A school district started a 403(b) plan in 2009, basing it partly on the IRS model language that was provided in 2007 (see IRS Revenue Procedure 2007-71). The vendor that assisted in establishing the plan left out a section of the model language that referred to the maximum Internal Revenue Code Section 415 contribution amount.

The sample IRS language permitted rollovers from Roth IRAs — of course, not permitted under the statute or regulations. No other failures have occurred. This is a non-compliance failure in form. This can be corrected easily by restating on an IRS pre-approved plan.

The new plan will have the correct IRC Section 415 language in the plan and will not permit rollovers from Roth IRAs. The employer did not accept any rollovers from Roth IRAs, but if they permitted invalid Roth rollovers they would need to go back to a Roth IRA — corrective distribution plus earnings from the 403(b) and back to the Roth IRA.

Case Study 4

A charter school adopted a non-ERISA 403(b) plan. The school is a public educational institution under state law, and therefore adopted a K-12 plan document. The plan accepts elective deferrals, employer contributions, and mandatory employee contributions. Employer contributions are subject to a vesting schedule. Since this particular plan had to also be approved by the state, it seemed pretty clean for restatement purposes.

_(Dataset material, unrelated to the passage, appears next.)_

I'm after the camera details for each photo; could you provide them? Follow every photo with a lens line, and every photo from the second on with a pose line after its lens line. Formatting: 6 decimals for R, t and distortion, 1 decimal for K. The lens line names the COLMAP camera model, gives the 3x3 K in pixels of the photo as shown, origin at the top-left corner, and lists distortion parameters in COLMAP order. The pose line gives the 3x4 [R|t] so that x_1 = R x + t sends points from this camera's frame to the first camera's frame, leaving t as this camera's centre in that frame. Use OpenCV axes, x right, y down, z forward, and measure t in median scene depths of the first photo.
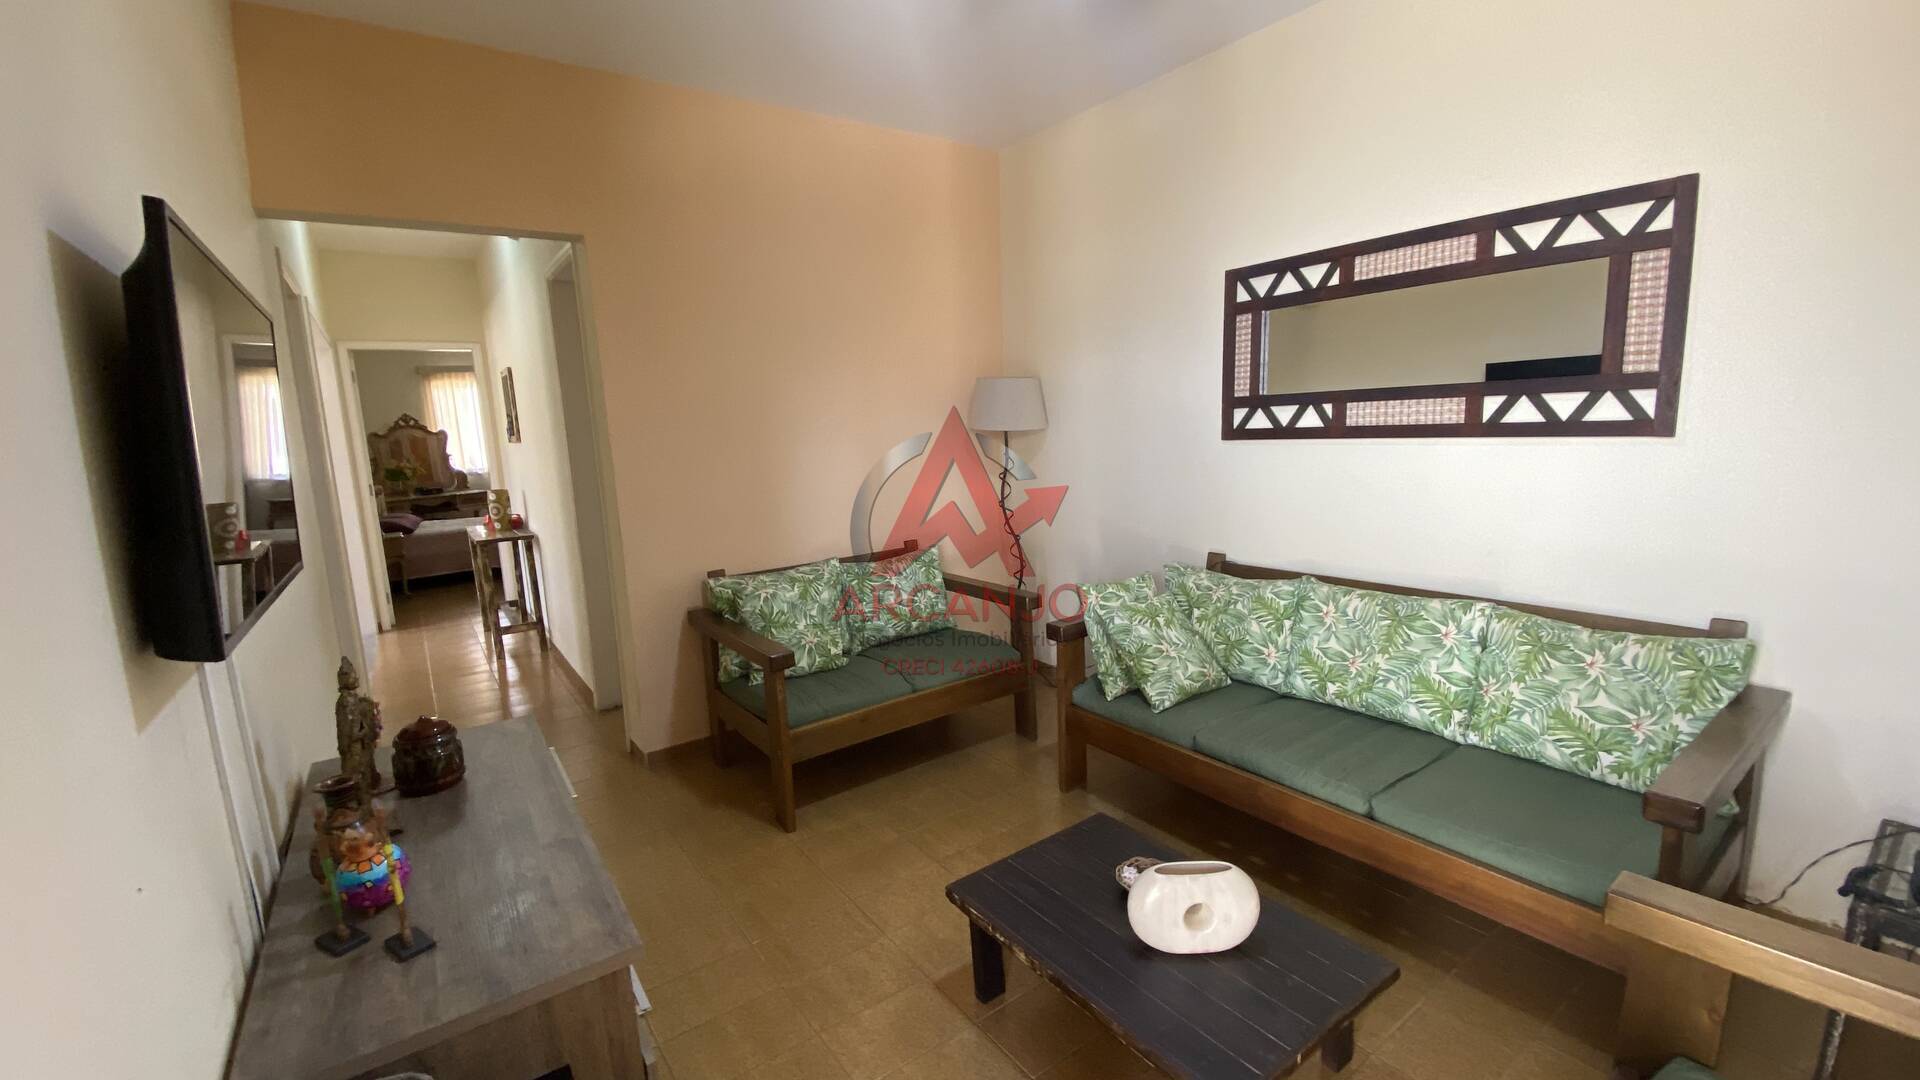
lens RADIAL K [[766.4, 0, 959.7], [0, 766.4, 538.6], [0, 0, 1]] dist [0.011571, -0.015872]
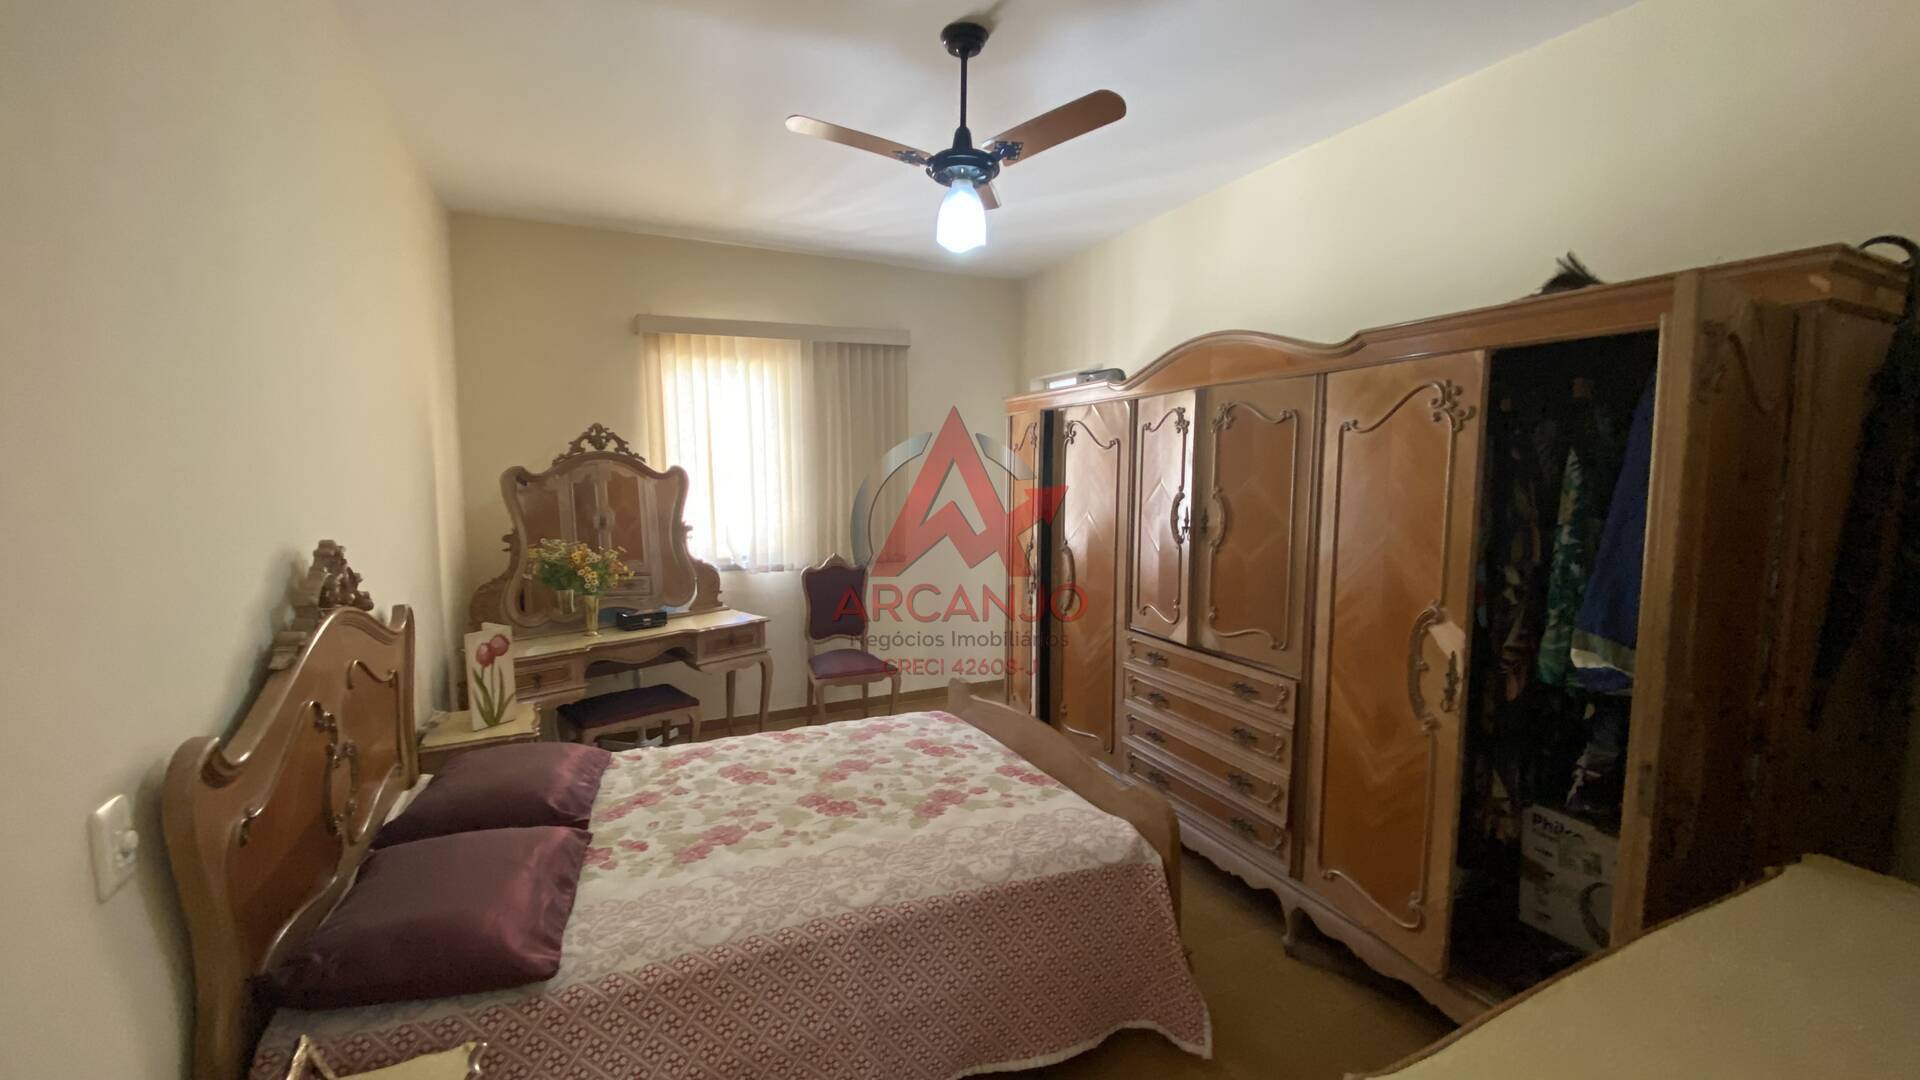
lens RADIAL K [[766.4, 0, 963.4], [0, 766.4, 544.5], [0, 0, 1]] dist [0.011571, -0.015872]
pose [[0.979750, 0.041171, -0.195944, -0.438201], [-0.050177, 0.997889, -0.041220, -0.089463], [0.193834, 0.050217, 0.979748, 0.626697]]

It is necessary to review state laws in certain cases, Diehl pointed out. In this case, the employer was coordinating the 403(b) with the provisions of the state plan.

Additional Restatement Issues

Diehl also identified additional issues that need to be considered concerning restatements:

ERISA Plans: There is a common misconception, she said, that ERISA 403(b) plans are fine and that the problems are only with K-12s — but “I can tell you from experience that is not the case!” she said.

Vendors: One may discover there are more than one may have thought; one also should consider whether or not they share information.

Individual contracts/agreements versus group contracts/agreements: Consider:

  • review by TPA or employer;


  • whether they satisfy the 403(b) regulations;


  • whether they have been updated;


  • that the deadline is March 31, 2020; and


  • that new contracts/agreements should be provided to participants no later than March 31, 2020.

Definition of compensation: Employers sometimes forget to tell the TPA there are exclusions.

Termination of the 403(b) plan: Still a problem if the plan contains custodial agreements.

New adoption agreements: Pre-populating a new adoption agreement from an old one may be a big disservice to a client unless it is reviewed provision by provision.

Other material that discusses the 403(b) plan: If needed, employers should review and update any other material that discusses the 403(b) plan, such as employee benefit handbooks, employment contracts, union contracts, and enrollment materials. And remember the administrative appendix and vendor attachment, which are a part of the plan.

Coordinating: Remember to coordinate with state 403(b) plans and plans for optional retirement programs. And it is critical to review custodial agreements and annuity contracts.

Amendments: Diehl also reminded attendees that now that there are IRS pre-approved plan amendments, from now on the rules will be the same as those for qualified plans.